### Saved entries

++++

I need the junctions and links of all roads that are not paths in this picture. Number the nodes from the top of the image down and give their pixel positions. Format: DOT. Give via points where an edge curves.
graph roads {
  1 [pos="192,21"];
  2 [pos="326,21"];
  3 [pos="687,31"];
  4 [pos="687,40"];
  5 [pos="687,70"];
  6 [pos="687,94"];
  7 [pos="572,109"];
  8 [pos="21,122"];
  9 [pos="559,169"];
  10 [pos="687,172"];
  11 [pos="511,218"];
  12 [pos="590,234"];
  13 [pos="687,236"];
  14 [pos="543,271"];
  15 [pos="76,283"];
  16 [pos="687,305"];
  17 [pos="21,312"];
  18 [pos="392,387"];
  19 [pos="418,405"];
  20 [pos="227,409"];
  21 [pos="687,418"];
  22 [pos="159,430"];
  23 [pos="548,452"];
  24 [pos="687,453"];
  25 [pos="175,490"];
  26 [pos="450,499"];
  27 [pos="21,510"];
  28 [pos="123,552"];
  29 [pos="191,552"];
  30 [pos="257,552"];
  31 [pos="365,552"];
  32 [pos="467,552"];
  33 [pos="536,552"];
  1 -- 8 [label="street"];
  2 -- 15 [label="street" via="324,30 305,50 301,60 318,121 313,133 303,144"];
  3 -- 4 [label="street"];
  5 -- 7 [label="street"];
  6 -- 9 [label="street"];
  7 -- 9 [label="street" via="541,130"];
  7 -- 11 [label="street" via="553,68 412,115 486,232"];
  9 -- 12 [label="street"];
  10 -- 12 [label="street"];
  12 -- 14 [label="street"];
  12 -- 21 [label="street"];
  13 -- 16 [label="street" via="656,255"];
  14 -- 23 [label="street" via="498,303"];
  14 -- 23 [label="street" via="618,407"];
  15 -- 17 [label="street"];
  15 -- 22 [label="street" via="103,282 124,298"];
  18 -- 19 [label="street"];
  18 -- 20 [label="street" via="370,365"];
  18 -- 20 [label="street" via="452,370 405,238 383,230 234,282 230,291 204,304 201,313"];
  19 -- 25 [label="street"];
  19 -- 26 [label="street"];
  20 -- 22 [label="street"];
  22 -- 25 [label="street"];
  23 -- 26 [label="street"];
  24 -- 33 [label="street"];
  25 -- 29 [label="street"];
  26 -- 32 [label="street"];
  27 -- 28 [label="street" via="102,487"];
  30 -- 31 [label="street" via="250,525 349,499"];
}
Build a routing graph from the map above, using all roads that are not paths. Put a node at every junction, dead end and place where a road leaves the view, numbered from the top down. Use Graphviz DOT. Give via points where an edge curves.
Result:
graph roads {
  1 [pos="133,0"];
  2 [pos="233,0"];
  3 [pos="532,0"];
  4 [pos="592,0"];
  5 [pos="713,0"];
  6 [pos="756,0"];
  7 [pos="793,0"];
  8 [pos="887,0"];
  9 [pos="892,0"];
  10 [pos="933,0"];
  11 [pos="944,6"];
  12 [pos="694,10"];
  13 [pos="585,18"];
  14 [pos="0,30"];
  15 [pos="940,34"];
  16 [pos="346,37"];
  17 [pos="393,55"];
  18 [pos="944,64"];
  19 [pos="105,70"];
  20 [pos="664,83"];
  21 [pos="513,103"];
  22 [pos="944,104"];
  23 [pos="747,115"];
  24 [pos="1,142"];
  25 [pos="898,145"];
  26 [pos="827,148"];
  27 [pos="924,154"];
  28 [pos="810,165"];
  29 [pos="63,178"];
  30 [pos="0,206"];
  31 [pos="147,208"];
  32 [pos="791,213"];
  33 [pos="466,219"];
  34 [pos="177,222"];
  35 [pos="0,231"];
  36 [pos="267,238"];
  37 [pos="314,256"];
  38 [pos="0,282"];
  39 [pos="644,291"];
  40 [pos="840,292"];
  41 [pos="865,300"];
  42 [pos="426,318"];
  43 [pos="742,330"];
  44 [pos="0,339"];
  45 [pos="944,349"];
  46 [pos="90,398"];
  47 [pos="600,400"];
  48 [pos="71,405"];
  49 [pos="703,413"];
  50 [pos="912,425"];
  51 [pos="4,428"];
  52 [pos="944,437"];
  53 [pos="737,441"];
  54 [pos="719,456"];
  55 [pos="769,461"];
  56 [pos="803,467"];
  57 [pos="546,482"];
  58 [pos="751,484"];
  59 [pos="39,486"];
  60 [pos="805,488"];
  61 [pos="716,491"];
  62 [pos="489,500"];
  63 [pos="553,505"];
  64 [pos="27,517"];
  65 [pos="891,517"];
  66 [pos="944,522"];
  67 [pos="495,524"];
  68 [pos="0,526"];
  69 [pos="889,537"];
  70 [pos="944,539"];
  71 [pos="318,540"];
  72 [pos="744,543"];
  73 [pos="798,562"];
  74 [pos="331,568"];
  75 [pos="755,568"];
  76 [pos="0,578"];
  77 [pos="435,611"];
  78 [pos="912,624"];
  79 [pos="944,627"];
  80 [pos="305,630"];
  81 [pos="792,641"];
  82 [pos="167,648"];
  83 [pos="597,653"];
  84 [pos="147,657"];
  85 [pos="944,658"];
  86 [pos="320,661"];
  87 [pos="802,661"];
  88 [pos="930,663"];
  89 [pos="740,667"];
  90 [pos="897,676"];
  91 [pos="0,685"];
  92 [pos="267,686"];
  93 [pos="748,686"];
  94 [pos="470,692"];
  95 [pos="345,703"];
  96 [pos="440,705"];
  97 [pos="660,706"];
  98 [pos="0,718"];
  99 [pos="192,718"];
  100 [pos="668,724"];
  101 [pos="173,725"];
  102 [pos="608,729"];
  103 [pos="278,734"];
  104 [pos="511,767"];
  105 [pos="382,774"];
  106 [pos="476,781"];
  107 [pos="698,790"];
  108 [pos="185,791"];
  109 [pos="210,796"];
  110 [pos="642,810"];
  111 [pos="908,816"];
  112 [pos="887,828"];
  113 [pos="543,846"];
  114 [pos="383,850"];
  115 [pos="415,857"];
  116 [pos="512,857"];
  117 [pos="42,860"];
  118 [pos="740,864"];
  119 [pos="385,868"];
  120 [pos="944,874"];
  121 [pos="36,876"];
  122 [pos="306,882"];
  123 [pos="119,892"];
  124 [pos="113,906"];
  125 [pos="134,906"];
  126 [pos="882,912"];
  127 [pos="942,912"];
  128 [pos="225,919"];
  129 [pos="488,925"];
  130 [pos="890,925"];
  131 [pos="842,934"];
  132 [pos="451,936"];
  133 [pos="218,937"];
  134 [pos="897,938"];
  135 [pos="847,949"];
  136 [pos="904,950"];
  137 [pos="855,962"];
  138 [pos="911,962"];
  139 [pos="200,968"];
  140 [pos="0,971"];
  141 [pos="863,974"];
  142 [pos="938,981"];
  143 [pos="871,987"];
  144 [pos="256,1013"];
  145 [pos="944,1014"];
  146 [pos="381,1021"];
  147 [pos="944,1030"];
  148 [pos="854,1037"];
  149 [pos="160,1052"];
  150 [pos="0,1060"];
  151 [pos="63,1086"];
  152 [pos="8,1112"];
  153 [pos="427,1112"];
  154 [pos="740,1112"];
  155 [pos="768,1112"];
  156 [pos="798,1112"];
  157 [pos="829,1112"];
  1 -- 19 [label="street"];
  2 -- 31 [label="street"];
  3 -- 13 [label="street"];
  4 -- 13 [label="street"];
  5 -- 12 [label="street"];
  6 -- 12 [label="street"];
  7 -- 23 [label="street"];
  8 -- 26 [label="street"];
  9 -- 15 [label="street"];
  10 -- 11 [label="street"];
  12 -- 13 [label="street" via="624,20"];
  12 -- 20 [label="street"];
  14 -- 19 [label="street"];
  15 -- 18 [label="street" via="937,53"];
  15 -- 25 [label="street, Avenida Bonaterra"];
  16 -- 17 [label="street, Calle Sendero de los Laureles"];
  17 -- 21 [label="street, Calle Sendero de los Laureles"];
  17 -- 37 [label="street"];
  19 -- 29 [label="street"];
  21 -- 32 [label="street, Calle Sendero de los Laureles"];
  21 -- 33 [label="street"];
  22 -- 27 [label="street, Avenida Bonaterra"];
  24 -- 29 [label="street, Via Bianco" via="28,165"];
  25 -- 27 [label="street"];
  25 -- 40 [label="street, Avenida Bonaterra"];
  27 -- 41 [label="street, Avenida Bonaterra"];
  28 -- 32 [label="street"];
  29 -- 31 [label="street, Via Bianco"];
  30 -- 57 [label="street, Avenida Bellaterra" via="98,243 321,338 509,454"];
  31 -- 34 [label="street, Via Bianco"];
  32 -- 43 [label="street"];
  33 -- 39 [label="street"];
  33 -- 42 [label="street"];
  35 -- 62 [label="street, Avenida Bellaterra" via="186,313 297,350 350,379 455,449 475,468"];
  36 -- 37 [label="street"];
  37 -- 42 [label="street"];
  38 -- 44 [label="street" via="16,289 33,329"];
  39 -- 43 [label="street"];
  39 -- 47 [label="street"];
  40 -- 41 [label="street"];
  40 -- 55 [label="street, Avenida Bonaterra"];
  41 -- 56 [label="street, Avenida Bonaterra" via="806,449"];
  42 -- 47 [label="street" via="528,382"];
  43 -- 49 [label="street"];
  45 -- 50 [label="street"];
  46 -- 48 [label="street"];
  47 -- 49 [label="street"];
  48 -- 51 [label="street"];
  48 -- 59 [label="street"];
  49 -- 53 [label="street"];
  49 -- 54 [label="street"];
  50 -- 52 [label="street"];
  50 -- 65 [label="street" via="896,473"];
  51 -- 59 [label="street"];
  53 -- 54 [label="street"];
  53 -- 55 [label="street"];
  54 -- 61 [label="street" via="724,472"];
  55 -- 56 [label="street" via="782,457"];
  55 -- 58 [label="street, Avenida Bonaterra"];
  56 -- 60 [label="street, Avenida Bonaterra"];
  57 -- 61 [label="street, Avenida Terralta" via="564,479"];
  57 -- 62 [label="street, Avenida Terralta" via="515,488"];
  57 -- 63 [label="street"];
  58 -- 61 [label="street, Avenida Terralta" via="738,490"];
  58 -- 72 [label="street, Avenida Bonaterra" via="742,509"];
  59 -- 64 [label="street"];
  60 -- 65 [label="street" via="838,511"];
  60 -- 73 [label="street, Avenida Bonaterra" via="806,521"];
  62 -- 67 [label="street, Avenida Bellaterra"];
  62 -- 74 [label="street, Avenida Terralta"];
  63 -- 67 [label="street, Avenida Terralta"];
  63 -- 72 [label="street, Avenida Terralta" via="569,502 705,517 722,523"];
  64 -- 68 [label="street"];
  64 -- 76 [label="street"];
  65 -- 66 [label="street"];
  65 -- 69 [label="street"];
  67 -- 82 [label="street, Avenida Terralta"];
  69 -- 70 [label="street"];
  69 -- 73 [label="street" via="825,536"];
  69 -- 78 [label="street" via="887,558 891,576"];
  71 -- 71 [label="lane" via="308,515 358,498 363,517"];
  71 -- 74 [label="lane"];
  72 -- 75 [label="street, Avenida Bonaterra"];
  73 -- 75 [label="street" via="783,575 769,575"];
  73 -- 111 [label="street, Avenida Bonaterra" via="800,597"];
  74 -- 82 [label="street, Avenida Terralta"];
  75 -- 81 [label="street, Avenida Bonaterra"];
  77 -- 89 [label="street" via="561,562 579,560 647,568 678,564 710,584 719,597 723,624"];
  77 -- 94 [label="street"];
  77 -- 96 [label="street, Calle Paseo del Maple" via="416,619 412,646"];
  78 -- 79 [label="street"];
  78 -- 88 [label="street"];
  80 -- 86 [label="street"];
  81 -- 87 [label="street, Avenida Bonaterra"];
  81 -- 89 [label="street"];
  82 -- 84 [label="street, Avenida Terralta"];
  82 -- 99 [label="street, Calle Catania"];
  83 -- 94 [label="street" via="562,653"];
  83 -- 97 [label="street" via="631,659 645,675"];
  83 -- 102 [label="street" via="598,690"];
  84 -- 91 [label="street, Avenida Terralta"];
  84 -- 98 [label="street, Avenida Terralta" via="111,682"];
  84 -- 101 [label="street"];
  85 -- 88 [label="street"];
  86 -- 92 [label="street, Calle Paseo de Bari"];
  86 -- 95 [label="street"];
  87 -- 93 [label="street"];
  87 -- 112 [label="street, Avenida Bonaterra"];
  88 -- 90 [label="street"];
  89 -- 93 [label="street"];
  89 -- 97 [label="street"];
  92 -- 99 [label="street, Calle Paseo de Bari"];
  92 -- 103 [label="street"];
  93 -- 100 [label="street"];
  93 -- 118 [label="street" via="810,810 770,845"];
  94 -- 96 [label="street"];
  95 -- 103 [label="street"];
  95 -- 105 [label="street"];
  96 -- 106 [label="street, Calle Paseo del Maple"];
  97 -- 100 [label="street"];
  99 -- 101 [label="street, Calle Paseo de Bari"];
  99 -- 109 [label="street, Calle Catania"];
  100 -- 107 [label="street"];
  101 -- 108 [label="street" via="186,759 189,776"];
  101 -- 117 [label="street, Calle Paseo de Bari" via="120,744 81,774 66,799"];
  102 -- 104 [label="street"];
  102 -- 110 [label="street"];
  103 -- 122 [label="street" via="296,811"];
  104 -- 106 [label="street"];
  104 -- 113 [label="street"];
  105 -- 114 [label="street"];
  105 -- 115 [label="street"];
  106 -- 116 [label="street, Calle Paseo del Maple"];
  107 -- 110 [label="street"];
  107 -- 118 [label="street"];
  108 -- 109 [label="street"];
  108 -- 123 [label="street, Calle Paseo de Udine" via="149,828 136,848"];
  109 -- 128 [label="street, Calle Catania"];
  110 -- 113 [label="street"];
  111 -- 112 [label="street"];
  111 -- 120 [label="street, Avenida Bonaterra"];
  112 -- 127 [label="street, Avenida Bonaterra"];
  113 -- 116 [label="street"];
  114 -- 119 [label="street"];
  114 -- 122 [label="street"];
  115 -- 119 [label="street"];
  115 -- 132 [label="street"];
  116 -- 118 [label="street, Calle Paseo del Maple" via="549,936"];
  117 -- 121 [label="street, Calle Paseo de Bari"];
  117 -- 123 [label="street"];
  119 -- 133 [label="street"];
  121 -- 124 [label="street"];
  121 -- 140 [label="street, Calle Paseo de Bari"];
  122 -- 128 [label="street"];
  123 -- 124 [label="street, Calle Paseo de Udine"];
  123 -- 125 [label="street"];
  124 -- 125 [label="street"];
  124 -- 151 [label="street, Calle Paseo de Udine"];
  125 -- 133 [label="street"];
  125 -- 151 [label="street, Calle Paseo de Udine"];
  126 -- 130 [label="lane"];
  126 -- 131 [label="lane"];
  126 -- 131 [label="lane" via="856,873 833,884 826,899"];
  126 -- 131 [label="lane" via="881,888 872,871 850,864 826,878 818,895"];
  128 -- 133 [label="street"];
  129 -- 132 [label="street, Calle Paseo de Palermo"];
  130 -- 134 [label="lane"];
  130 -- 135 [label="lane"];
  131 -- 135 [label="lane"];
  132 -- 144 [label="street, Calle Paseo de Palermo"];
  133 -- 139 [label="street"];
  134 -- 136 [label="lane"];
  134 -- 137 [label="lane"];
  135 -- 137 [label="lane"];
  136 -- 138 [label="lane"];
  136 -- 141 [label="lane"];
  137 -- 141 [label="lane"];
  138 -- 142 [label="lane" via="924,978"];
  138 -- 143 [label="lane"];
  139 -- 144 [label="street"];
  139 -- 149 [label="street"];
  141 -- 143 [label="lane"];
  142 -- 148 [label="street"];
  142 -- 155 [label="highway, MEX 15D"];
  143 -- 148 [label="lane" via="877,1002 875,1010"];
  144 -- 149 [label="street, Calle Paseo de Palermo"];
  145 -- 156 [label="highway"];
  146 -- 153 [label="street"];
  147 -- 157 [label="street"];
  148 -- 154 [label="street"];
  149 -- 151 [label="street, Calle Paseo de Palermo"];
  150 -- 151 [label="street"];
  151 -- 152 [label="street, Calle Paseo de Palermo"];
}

++++

### What to work on
Which lines above include the word "Bellaterra"? Pick them out and copy them.

### Exercise output
  30 -- 57 [label="street, Avenida Bellaterra" via="98,243 321,338 509,454"];
  35 -- 62 [label="street, Avenida Bellaterra" via="186,313 297,350 350,379 455,449 475,468"];
  62 -- 67 [label="street, Avenida Bellaterra"];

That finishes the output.